### What you will do
Update the text in the entries below by replacing "солнечное" with "лунное" and changing nothing else. Return only the updated text and omit the pictures.

### Supplied data

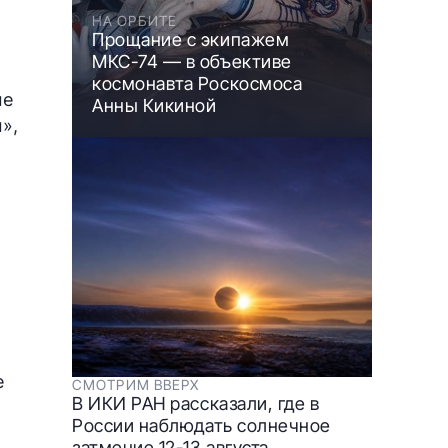
НА ОРБИТЕ
Прощание с экипажем
МКС-74 — в объективе
космонавта Роскосмоса
ые
Анны Кикиной
»,
е
СМОТРИМ ВВЕРХ
В ИКИ РАН рассказали, где в
России наблюдать солнечное
затмение 12-13 августа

### Reply
НА ОРБИТЕ
Прощание с экипажем
МКС-74 — в объективе
космонавта Роскосмоса
ые
Анны Кикиной
»,
е
СМОТРИМ ВВЕРХ
В ИКИ РАН рассказали, где в
России наблюдать лунное
затмение 12-13 августа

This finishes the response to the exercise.